In the "what's most important for 'believability'" thread, there's a kind of gentle & mannerly impasse where a number of members that state the room is the just as important an element in believability (depending on the speaker) as the source & electronics.
I've not had much experience with different room treatments as mostly the rooms I've listened to reproduction in were what I considered of a reasonable quality, acoustically.
Recently I've discovered DML speakers - distributed mode loudspeakers popularised by NXT speakers. I must admit that I never paid much attention to these as they were marketed more as PC speakers & "lifestyle" speakers rather than hiFi. Maybe it's because this speaker technology has evolved somewhat to address the shortcomings of DML & BMR (Balanced Mode Radiators) have developed from them?
But anyway, the point of this technology is that instead of the optimal goal of traditional speaker technology which was a point source radiator for all audible frequencies, DML has a different dispersive way of radiating sound. Traditional speakers use a pistonic driver attached to a cone to generate longitudinal sound waves (correlated between speakers) wheres DML use a panel on which resonances are created at the various frequencies - transverse sound waves.
Unfortunately, I don't have AES membership &
this site (Tectonic) have many AES papers on DML & room interaction but this
public paper is a good summary of the main ideas - summarised here:
In live performances:
· The sound sources are multidirectional, radiating sound in all directions, most of it away from individual listeners in the audience.
· Perceptions of timbre, space, and envelopment created by reflections within the room are essential parts of the performance.
In sound reproduction:
· Most loudspeakers have significant directivity and are aimed at listeners. Nevertheless, if the playback system is truly up-to-snuff, this directivity generally need not be considered a negative by any means. For that matter, the soundstage itself can be considered to have a significant directivity and it too is aimed at listeners planted in the audience."
· Ideally, perceptions of timbre, direction, distance, space, and envelopment should be conveyed by multichannel audio systems delivering specific kinds of sounds to loudspeakers in specific locations. Whoever said that multi-channel is a requirement is to me an excellent indicator they know very little what they speaketh.
· Ideally, what listeners should hear should be independent of the room around them. To a great extent, I agree. In practice it is the required degree of independence that is under investigation.
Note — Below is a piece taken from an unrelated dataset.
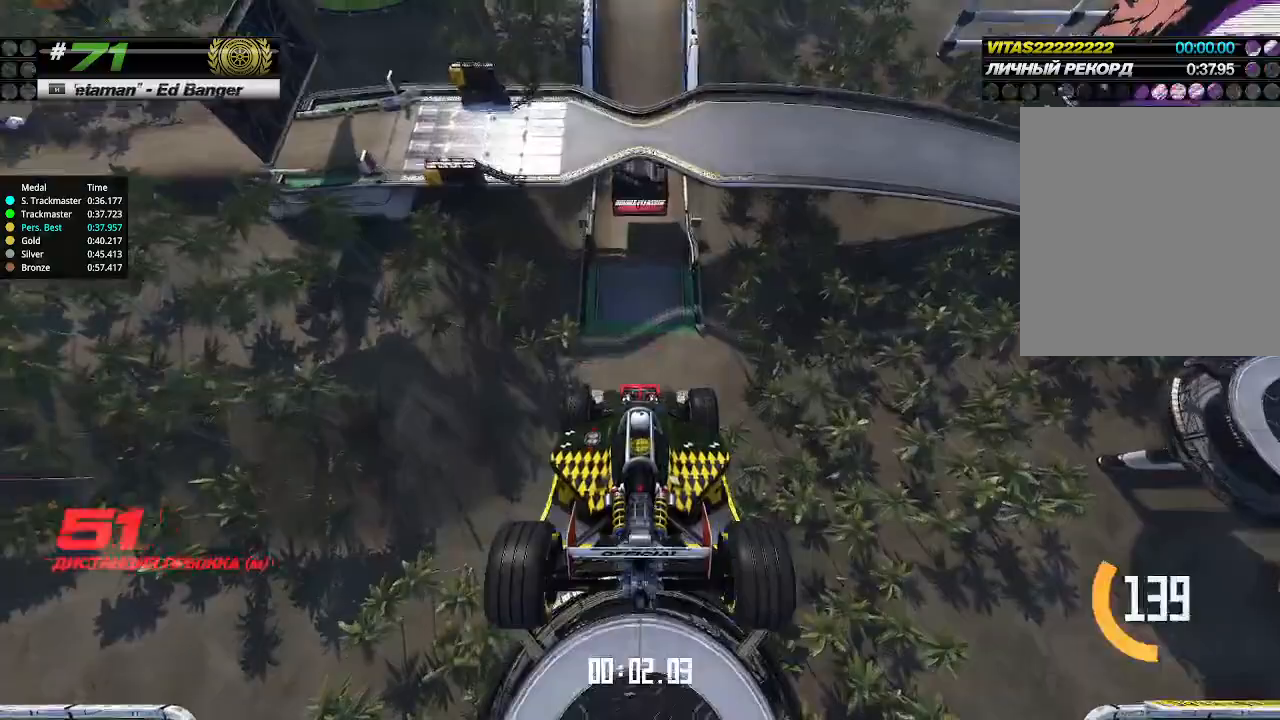
{"keys": ["up"], "events": []}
Hardly. Since few if any do any real investigation into such matters. The fact that the author thinks multi-channel is a required ingredient to any solution tells me that if there was any such "investigation", what are the real credentials of the investigator?
This makes sense to me & would seem to suggest that room treatment for this technology is both far less & essentially different to that used for traditional, directive speakers.
What do people make of this in the light of the idea that one can treat a room to achieve a "great" sounding room?
Not much. Especially if the one making such a claim is convinced multi-channel is a requirement for any potential solution.
I have two questions (at the moment):
Q1. how is this room treatment designed to achieve the "great" room as it appears that there isn't a consensus about this?
Assuming the room is of reasonable quality to start, if the playback system is up-to-snuff (you can count them on one hand maybe), the room treatment should have little effect because what should be an overwhelming amount of music info filling the room (by a well-thought-out playback system) should easily overtake or overshadow a given room's reasonable deficiencies.
Q2. Is this lack of consensus because it's not a "great room" that's being designed - it's actually dependent on the speakers being used in that room.
No, it's not dependent on the speakers being used in that room. Well, nothing like the weight some-to-many like to give speakers in general.